START STUDY MATERIAL
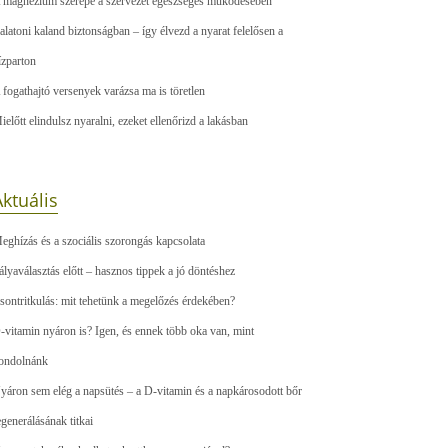
 magnézium szerepe a szervezet egészséges működésében
alatoni kaland biztonságban – így élvezd a nyarat felelősen a
ízparton
 fogathajtó versenyek varázsa ma is töretlen
ielőtt elindulsz nyaralni, ezeket ellenőrizd a lakásban
ktuális
eghízás és a szociális szorongás kapcsolata
ályaválasztás előtt – hasznos tippek a jó döntéshez
sontritkulás: mit tehetünk a megelőzés érdekében?
-vitamin nyáron is? Igen, és ennek több oka van, mint
ondolnánk
yáron sem elég a napsütés – a D-vitamin és a napkárosodott bőr
egenerálásának titkai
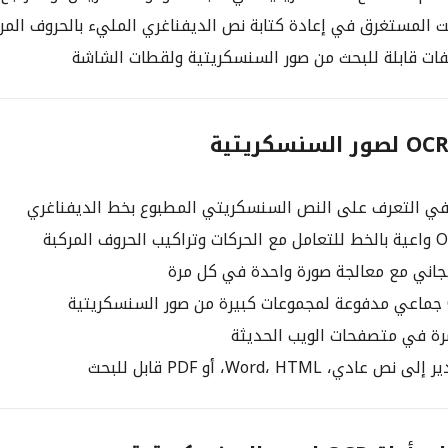
 المستغرق في إعادة كتابة نص الديفناغري المليء بالحروف المركب
فات قابلة للبحث من صور السنسكريتية ولقطات الشاشة
في التعرف على النص السنسكريتي المطبوع بخط الديفناغري
اني مع معالجة صورة واحدة في كل مرة
ة في متصفحات الويب الحديثة
دي، Word، HTML، أو PDF قابل للبحث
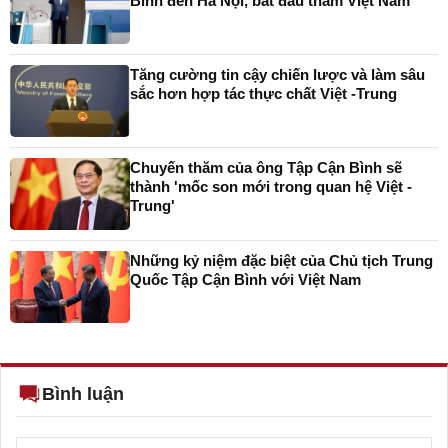
Bình đến Hà Nội, bắt đầu thăm Việt Nam
Tăng cường tin cậy chiến lược và làm sâu
sắc hơn hợp tác thực chất Việt -Trung
Chuyến thăm của ông Tập Cận Bình sẽ
thành 'mốc son mới trong quan hệ Việt -
Trung'
Những kỷ niệm đặc biệt của Chủ tịch Trung
Quốc Tập Cận Bình với Việt Nam
Bình luận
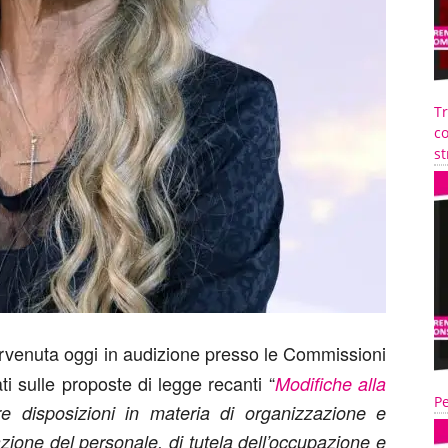
T
co
st
rvenuta oggi in audizione presso le Commissioni
i sulle proposte di legge recanti “
Modifiche alla
Pe
re disposizioni in materia di organizzazione e
zione del personale, di tutela dell’occupazione e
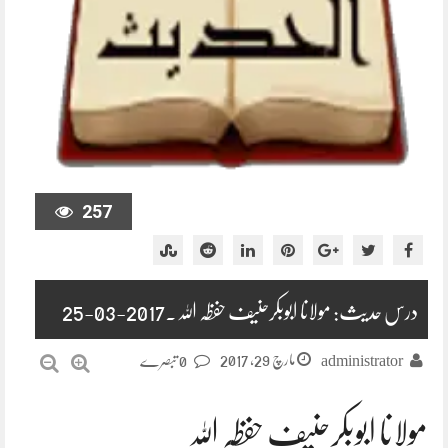
257
درس حدیث: مولانا ابوبکرحنیف حفظہ اللہ۔2017-03-25
مارچ 29, 2017
administrator
0 تبصرے
مولانا ابوبکرحنیف حفظہ اللہ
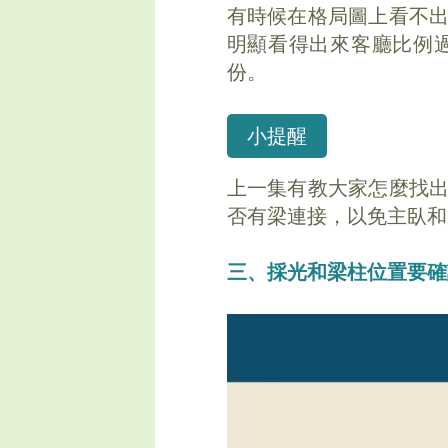
有時候在格局圖上看不
明顯看得出來客廳比例
份。
小提醒
上一集有教大家怎麼找
否有梁連接，以免主臥和
三、採光和梁柱位置要確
END STUDY MATERIAL
◆ **TASK**:
Could you return every line of text from all the rows above, unchanged, leaving out the pictures?

◆ **THE COMPLETED TASK**:
 magnézium szerepe a szervezet egészséges működésében
alatoni kaland biztonságban – így élvezd a nyarat felelősen a
ízparton
 fogathajtó versenyek varázsa ma is töretlen
ielőtt elindulsz nyaralni, ezeket ellenőrizd a lakásban
ktuális
eghízás és a szociális szorongás kapcsolata
ályaválasztás előtt – hasznos tippek a jó döntéshez
sontritkulás: mit tehetünk a megelőzés érdekében?
-vitamin nyáron is? Igen, és ennek több oka van, mint
ondolnánk
yáron sem elég a napsütés – a D-vitamin és a napkárosodott bőr
egenerálásának titkai
 المستغرق في إعادة كتابة نص الديفناغري المليء بالحروف المركب
فات قابلة للبحث من صور السنسكريتية ولقطات الشاشة
في التعرف على النص السنسكريتي المطبوع بخط الديفناغري
اني مع معالجة صورة واحدة في كل مرة
ة في متصفحات الويب الحديثة
دي، Word، HTML، أو PDF قابل للبحث
Bình đến Hà Nội, bắt đầu thăm Việt Nam
Tăng cường tin cậy chiến lược và làm sâu
sắc hơn hợp tác thực chất Việt -Trung
Chuyến thăm của ông Tập Cận Bình sẽ
thành 'mốc son mới trong quan hệ Việt -
Trung'
Những kỷ niệm đặc biệt của Chủ tịch Trung
Quốc Tập Cận Bình với Việt Nam
Bình luận
T
co
st
rvenuta oggi in audizione presso le Commissioni
i sulle proposte di legge recanti “
Modifiche alla
Pe
re disposizioni in materia di organizzazione e
zione del personale, di tutela dell’occupazione e
257
درس حدیث: مولانا ابوبکرحنیف حفظہ اللہ۔2017-03-25
مارچ 29, 2017
administrator
0 تبصرے
مولانا ابوبکرحنیف حفظہ اللہ
有時候在格局圖上看不
明顯看得出來客廳比例
份。
小提醒
上一集有教大家怎麼找
否有梁連接，以免主臥和
三、採光和梁柱位置要確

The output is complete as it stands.